El grueso de estas citas proceden de la edición española del libro «Luis Buñuel» (Bill Krohn. Taschen, 2005)
“¿En qué momento un meadero puede convertirse en una obra de arte? No cuando vosotros lo decidáis, sino cuando Marcel Duchamp, un pintor originario de la Alta Normandía, lo decidió. En 1917 Duchamp envió de manera anónima un urinario (‘fountain’ en inglés) a un jurado artístico norteamericano -del que, por otra parte, era miembro-. Escogió el objeto entre centenares de ellos, todos parecidos, en una fábrica de productos sanitarios que los manufacturaba en serie. Solo una cosa distingue a ese urinario, que ha llegado a ser célebre en todo el mundo, de otro producto de la misma fábrica pero utilizado para sus fines más habituales: la firma. Duchamp no firmó con su nombre si no con un seudónimo: R. Mutt, en referencia a un héroe de cómic (un pequeño gordo divertido, conocido entonces por la mayoría de los norteamericanos).

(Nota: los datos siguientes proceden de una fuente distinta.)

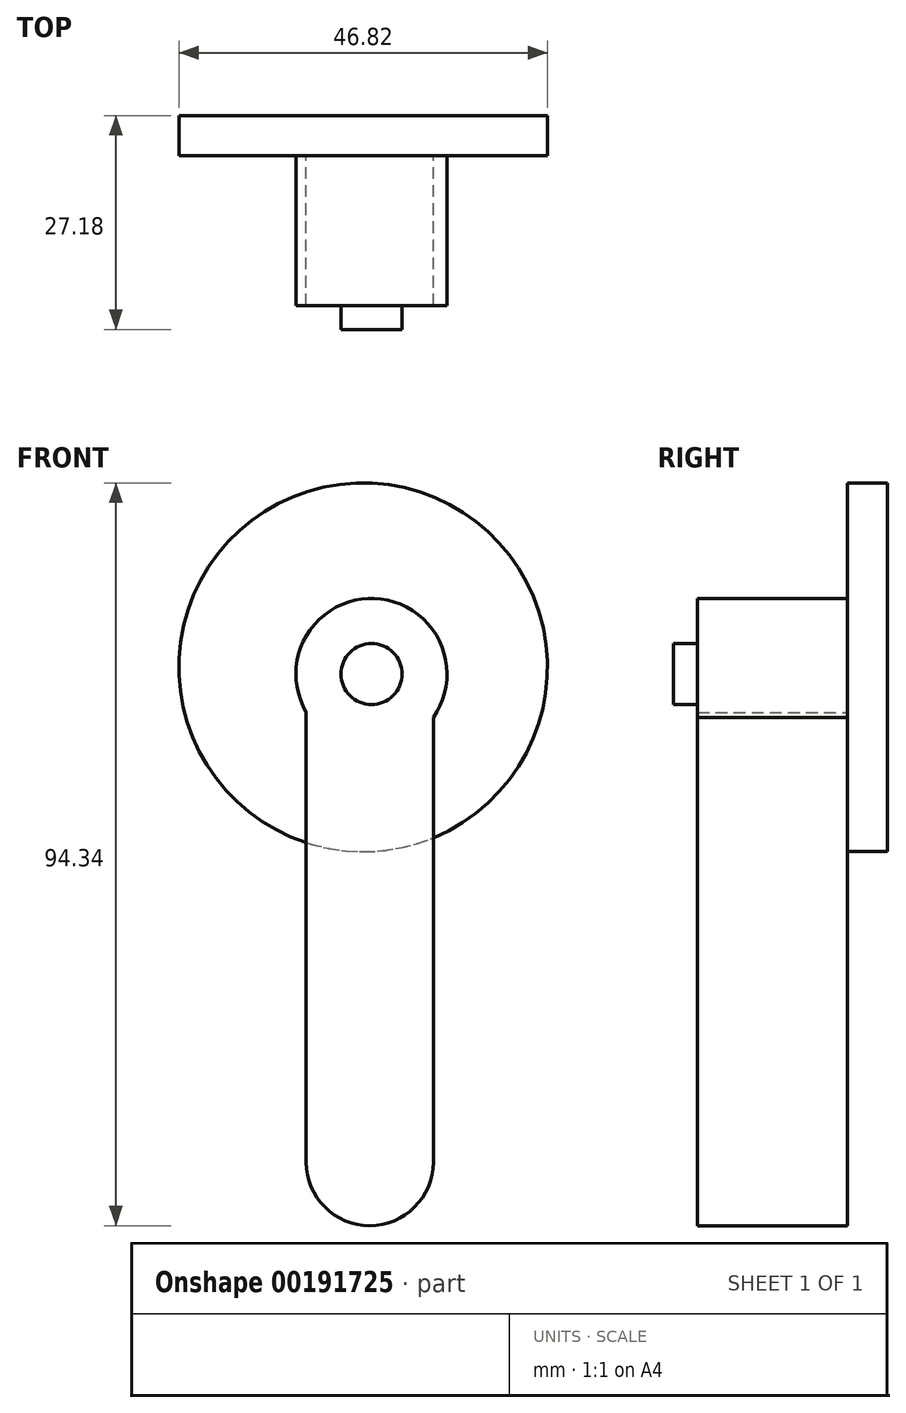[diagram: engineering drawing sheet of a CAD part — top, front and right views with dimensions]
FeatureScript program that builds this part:
annotation { "Feature Type Name" : "Feature", "Feature Type Description" : "" }
export const myFeature = defineFeature(function(context is Context, id is Id, definition is map)
    precondition{}
    {
        {
            var Q0;
            Q0=qCreatedBy(makeId("Front.planeOp"),FACE);
            var sketch = newSketch(context, id + "F0", { "sketchPlane" : qUnion([Q0])});
            skCircle(sketch, "E0", {"center": v(0, 0) * mm, "radius": 23.41 * mm});
            skSolve(sketch);
        }
        {
            var Q0;
            Q0 = qSketchRegion(id + "F0", true);
            extrude(context, id + "F1", {"entities" : qUnion([Q0]), "depth" : 5.08 * mm});
        }
        {
            var Q0;
            Q0=makeQuery(id+"F1.opExtrude","CAP_FACE",FACE,{"disambiguationData":[OSD([sQuery(id+"F0.wireOp",EDGE,"E0")])],"isStart":false});
            var sketch = newSketch(context, id + "F2", { "sketchPlane" : qUnion([Q0])});
            skLineSegment(sketch, "E1", {"start": v(-7.23, -5.72) * mm, "end": v(-7.23, -62.86) * mm});
            skLineSegment(sketch, "E2", {"start": v(8.9, -6.39) * mm, "end": v(8.9, -62.86) * mm});
            skArc(sketch, "E3", {"start": v(8.9, -6.39) * mm, "mid": v(1.46, 8.74) * mm, "end": v(-7.23, -5.72) * mm});
            skArc(sketch, "E4", {"start": v(-7.23, -62.86) * mm, "mid": v(0.84, -70.93) * mm, "end": v(8.9, -62.86) * mm});
            skSolve(sketch);
        }
        {
            var Q0;
            {var subQ0=sQuery(id+"F2.wireOp",EDGE,"E4");Q0=makeQuery(id+"F2.imprint","IMPRINT",FACE,{"disambiguationData":[TD([[makeQuery(id+"F2.imprint","IMPRINT",EDGE,{"derivedFrom":subQ0}),1.0]])]});}
            var Q1;
            {var subQ0=sQuery(id+"F2.wireOp",EDGE,"E3");Q1=makeQuery(id+"F2.imprint","IMPRINT",FACE,{"disambiguationData":[TD([[makeQuery(id+"F2.imprint","IMPRINT",EDGE,{"derivedFrom":subQ0}),1.0]])]});}
            extrude(context, id + "F3", {"entities" : qUnion([Q0, Q1]), "operationType" : NewBodyOperationType.ADD, "depth" : 19.05 * mm});
        }
        {
            var Q0;
            Q0=makeQuery(id+"F3.opExtrude","CAP_FACE",FACE,{"disambiguationData":[OSD([sQuery(id+"F2.wireOp",EDGE,"E1"),sQuery(id+"F2.wireOp",EDGE,"E2"),sQuery(id+"F2.wireOp",EDGE,"E3"),sQuery(id+"F2.wireOp",EDGE,"E4")])],"isStart":false});
            var sketch = newSketch(context, id + "F4", { "sketchPlane" : qUnion([Q0])});
            skCircle(sketch, "E5", {"center": v(1.06, -0.85) * mm, "radius": 3.88 * mm});
            skSolve(sketch);
        }
        {
            var Q0;
            Q0=makeQuery(id+"F4.imprint","IMPRINT",FACE,{"disambiguationData":[TD([[makeQuery(id+"F4.imprint","IMPRINT",EDGE,{"derivedFrom":sQuery(id+"F4.wireOp",EDGE,"E5")}),1.0]])]});
            extrude(context, id + "F5", {"entities" : qUnion([Q0]), "operationType" : NewBodyOperationType.ADD, "depth" : 3.05 * mm});
        }
    });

Los miembros del jurado ignoraban la identidad del autor de ese gesto a medio camino entre la broma sin más trascendencia y la revolución estética que desencadena. Duchamp llamó a ese objeto ‘ready-made’ (un objeto ya confeccionado si quisiéramos traducirlo palabra por palabra). Este objeto se distingue de sus semejantes por la intención del artista que impone su presencia en una sala de exposiciones. Y sigue siendo materialmente el mismo, lo fije un fontanero especializado en productos sanitarios en vuestro instituto o lo sitúe un artista en una sala de arte. Pero en el museo se carga simbólicamente de una significación distinta que en los escusados. Su función cambia, su destino también, su finalidad primera y utilitaria desaparece en beneficio de una finalidad secundaria y estética. El ‘ready-made’ entra entonces en la historia del arte y la hace bascular del lado de la modernidad.
Desde luego, se registran resistencias oficiales a este golpe de Estado estético. Se protesta contra la impostura, la broma, el camelo. Se rechaza transformar el objeto banal en objeto artístico. El urinario es un bruto, no labrado, simplemente está firmado; en cambio, las producciones artísticas habituales están elaboradas, fabricadas, y reconocidas como clásicas por la autoridades del medio. Pero las vanguardias, que quieren acabar con la vieja forma de pintar, esculpir y exponer, consiguen imponer el objeto como una pieza superior en la historia del Arte. Entonces, los antiguos y modernos se enfrentan, los conservadores y los revolucionarios, los trasnochados y los progresistas libran una batalla sin cuartel. La historia del siglo XX da la razón a Marcel Duchamp: su golpe de Estado ha triunfado, su revolución metamorfosea la mirada, la creación, la producción, la exposición artística. No obstante, algunos -todavía hoy- rechazan a Duchamp y su herencia, apelan al retorno a una época en la que bastaba con representar lo real, figurarlo, transmitirlo de la manera más fiel posible.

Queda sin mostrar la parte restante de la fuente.